The paper, “Linguisitic Regularities in Continuous Space Word Representation (Mikolov et al., NAACL 2013)” explains how to evaluate sytantic and semantic regularities between the induced word vectors, with a form as “king - Man + Woman” result in a vector veryl clost to “Queen”.
i.e. When you evaluate syntatic and semantic regularities with word vector representations in continous space. you have to create a test set of analogy questions of the form “a is to b as c is to ___”. i.e. If you know a, b, and c words. what is ___?
A : B = C : ___
The above computation is so easy. it is observed as constant vetor offsets between pairs of words sharing a particular relationship.
Their relationship is like :
base/comparative/superlative forms of adjectives;
singular/plural forms of commmon nouns;
possessive/non-possessive froms of common nouns;
base, past and 3rd person present tense forms of verbs.
Using vector offsets, this paper tested the relationship of words vector to check how well the vectors represents syntantic and semantic regularities.

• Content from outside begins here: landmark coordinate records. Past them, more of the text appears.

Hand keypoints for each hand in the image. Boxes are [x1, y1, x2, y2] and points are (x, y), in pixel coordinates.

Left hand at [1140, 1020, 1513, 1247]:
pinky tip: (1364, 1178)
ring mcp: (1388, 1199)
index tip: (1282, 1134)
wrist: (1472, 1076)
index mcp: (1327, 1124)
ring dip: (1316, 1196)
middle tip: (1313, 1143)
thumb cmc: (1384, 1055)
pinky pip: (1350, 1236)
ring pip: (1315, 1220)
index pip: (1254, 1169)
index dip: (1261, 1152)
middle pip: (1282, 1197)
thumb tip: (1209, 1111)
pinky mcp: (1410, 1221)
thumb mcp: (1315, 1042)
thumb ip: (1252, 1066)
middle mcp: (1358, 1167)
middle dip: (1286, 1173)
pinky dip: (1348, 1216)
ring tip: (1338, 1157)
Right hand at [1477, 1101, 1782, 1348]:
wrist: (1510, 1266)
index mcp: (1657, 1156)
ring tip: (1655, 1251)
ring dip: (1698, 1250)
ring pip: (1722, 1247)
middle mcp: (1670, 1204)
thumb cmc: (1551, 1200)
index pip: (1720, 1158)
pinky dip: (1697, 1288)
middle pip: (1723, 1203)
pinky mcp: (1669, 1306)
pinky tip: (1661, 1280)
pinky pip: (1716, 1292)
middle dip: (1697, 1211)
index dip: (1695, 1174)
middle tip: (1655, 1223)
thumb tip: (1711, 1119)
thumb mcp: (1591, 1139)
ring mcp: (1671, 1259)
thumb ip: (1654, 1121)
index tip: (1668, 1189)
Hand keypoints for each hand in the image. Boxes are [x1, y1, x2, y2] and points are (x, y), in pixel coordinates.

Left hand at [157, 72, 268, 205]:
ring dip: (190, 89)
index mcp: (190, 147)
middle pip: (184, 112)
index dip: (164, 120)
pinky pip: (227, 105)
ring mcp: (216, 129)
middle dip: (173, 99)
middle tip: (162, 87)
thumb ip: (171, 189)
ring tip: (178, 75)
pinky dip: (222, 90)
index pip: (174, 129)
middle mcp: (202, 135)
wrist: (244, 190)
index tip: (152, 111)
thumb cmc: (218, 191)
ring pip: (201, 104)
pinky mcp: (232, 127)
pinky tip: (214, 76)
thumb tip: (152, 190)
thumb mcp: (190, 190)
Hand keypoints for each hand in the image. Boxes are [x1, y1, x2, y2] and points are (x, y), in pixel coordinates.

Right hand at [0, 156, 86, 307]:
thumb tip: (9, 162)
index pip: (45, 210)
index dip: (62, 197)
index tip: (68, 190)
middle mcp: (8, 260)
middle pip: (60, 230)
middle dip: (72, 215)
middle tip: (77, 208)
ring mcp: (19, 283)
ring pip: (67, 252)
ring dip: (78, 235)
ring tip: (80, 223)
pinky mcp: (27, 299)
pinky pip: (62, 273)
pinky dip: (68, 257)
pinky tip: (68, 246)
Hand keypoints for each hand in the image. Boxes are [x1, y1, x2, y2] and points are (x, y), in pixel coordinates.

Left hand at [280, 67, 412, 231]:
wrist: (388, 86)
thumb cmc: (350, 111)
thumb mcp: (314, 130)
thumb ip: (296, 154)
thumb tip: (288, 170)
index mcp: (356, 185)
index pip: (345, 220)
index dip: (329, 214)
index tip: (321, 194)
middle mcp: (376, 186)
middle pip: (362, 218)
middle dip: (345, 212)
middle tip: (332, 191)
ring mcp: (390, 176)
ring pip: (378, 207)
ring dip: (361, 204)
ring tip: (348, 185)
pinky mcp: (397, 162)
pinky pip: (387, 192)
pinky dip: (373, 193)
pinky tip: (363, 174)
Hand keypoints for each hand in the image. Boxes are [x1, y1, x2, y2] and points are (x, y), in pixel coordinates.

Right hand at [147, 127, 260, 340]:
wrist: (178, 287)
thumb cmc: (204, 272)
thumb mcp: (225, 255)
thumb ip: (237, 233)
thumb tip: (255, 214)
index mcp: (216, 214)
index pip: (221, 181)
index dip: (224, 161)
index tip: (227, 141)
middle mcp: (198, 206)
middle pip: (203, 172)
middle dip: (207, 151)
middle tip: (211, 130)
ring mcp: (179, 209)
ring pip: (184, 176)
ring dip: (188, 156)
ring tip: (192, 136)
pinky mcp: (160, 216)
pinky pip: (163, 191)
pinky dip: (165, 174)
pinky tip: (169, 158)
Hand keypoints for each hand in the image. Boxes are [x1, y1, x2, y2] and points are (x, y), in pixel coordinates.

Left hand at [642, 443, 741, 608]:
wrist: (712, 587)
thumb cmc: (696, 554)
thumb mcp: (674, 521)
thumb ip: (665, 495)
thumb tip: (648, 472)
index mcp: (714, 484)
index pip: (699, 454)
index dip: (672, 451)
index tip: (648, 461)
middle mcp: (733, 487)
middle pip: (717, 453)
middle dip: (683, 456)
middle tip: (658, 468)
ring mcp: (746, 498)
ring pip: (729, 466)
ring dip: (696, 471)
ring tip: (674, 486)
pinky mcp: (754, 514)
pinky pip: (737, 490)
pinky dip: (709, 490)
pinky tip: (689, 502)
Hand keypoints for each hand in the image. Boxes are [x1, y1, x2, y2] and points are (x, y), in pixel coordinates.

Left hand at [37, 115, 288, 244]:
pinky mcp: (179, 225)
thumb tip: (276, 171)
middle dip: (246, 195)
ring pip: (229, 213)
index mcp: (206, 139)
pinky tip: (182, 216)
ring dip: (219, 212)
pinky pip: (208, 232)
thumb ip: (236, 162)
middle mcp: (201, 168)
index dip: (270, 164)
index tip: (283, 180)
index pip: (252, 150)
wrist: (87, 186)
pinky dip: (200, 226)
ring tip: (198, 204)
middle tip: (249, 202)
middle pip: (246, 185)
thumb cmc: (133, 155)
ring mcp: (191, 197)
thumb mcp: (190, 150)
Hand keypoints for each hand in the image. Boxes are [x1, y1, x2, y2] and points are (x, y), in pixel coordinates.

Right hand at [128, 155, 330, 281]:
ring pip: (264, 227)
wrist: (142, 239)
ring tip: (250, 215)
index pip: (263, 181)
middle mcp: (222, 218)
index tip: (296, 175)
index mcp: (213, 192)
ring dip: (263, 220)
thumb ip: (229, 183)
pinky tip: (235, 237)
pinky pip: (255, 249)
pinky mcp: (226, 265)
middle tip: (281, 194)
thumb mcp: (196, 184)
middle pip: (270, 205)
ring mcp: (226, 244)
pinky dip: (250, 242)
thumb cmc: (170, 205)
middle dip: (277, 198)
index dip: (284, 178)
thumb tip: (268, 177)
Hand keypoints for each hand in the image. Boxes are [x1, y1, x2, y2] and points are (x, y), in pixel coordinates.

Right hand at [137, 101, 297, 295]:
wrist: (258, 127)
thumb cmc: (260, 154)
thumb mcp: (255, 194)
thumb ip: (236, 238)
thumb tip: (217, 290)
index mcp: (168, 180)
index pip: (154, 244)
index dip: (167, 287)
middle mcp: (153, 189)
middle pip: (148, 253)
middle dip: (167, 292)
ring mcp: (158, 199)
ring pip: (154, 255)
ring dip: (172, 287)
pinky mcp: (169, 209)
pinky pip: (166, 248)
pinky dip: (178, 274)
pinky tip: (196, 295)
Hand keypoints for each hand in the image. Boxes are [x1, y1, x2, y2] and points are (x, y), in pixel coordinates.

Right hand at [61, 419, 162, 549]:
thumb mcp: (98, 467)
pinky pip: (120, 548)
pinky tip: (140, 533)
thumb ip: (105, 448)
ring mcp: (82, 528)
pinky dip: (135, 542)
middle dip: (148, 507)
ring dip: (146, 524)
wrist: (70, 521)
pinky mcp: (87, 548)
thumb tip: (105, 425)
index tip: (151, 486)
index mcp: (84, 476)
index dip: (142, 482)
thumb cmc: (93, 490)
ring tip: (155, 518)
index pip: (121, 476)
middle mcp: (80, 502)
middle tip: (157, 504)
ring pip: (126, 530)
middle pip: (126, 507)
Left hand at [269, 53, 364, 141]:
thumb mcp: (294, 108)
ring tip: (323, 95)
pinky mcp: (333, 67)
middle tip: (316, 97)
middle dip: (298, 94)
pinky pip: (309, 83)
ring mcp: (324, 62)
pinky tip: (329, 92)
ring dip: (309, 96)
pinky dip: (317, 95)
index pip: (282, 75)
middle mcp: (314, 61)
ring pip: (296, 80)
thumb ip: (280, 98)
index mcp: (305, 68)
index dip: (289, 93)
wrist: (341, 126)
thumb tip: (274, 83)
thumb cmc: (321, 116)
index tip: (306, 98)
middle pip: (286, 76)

So when they created verification set of words relationship. they used tagged 276M words of newspaper text with PennTreebank POS tags. and they selected 100 of the most frequent comparatives adjectives, (words labeled JJR); 100 of the most frequent plural nouns (NNS); 100 of the most frequent possessive nouns(NN_POS); and 100 of the most frequent base form verbs(VB)
With 100 words from each set of the above thing, they then systematically generated analogy quesions by randomly matching each of the 100 words with 5 other words from the same category, and creating variants as indicated in the above figure, Table 1.
Total test set size is 8000.
To the key point in this paper, the distributed representation by recurrent neural network language model has no knowledge of syntax, morphology or semantics on words. however suprisingly, training such a purely lexical word representations showed striking syntantic and semantic properties.
The paper: Linguistic Regularities in Continous Space Word Representations (Mikolov et al., NAACL 2013)